The EU vice president responsible for the bloc's Green Deal, Franz Timmermans, called the agreement "a landmark moment for the EU and a strong signal to the world" alongside a 5:00 am tweeted picture showing the moment it was struck.

But top environmental groups Greenpeace and WWF immediately slammed the agreement as insufficient to limit global warming to the 1.5-degree-Celsius threshold enshrined in the Paris accord.

Greenpeace noted that Britain, a former EU member, vowed this week to slash carbon emissions by 78 percent by 2035.

The EU climate law agreement ended a deadlock between member states, which insisted on the 55-percent goal agreed in November, and MEPs who wanted the target hiked to 60 percent.

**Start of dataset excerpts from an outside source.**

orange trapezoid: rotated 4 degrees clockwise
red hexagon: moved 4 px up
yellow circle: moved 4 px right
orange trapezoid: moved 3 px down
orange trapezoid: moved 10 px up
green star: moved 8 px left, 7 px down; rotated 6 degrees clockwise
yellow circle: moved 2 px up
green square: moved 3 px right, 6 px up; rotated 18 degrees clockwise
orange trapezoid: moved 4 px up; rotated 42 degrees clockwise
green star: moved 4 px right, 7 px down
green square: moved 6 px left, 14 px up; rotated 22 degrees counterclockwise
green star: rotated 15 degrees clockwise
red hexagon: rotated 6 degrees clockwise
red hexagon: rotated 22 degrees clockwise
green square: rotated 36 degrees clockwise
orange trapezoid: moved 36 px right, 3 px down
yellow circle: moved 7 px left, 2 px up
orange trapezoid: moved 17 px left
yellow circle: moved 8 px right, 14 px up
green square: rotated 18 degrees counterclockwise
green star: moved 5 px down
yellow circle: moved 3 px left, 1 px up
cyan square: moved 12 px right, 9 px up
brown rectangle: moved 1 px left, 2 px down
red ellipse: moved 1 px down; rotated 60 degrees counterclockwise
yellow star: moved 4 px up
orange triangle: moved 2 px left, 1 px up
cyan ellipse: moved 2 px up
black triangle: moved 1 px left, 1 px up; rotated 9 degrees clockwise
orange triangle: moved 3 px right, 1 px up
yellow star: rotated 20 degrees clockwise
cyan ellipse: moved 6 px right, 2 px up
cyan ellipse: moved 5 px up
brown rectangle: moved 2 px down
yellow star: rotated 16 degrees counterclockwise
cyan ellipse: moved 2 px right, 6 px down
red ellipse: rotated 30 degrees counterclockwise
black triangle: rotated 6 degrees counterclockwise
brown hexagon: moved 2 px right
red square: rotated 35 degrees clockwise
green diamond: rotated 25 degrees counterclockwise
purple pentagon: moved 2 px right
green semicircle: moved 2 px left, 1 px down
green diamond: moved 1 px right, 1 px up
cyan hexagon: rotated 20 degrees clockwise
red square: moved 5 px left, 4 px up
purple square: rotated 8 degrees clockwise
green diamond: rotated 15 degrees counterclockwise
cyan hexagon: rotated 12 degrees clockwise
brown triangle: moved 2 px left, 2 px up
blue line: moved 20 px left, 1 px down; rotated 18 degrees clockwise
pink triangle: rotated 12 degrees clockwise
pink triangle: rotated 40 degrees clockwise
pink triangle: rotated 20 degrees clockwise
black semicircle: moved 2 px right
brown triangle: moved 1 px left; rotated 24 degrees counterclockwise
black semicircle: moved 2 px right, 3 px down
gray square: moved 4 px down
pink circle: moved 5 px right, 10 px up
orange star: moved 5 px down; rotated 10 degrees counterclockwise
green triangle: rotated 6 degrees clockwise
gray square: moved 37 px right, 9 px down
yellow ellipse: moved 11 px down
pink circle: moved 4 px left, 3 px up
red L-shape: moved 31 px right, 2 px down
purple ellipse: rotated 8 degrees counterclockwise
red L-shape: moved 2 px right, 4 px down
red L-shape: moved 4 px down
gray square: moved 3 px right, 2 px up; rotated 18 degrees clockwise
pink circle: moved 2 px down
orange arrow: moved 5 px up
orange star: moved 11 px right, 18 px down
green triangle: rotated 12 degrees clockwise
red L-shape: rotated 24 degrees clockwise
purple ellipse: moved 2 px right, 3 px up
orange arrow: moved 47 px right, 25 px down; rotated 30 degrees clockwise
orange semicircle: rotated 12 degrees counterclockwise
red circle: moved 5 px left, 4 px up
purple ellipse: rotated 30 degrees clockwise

The EU announcement and the wider debate will feed into a virtual climate summit hosted Thursday and Friday by US President Joe Biden, who has made climate a top priority. He is expected to unveil ambitious new US targets on reducing carbon emissions.

Biden has invited 40 world leaders to the online gathering. Chinese President Xi Jinping -- leader of the biggest carbon-emitting country -- has said he will attend.

European Commission chief Ursula von der Leyen tweeted that "our political commitment to becoming the first climate neutral continent by 2050 is now also a legal one".

However the EU executive faces challenges as it looks to reform its legislation on everything from transport to taxes to energy so they all reflect the shift to a green-friendly future.

Among those are plans to levy a carbon border adjustment mechanism -- a tariff on goods imported into the EU by countries that are not as ambitious in their carbon-emission goals -- and division among EU member states as to whether plants powered by nuclear energy or natural gas can be considered "green".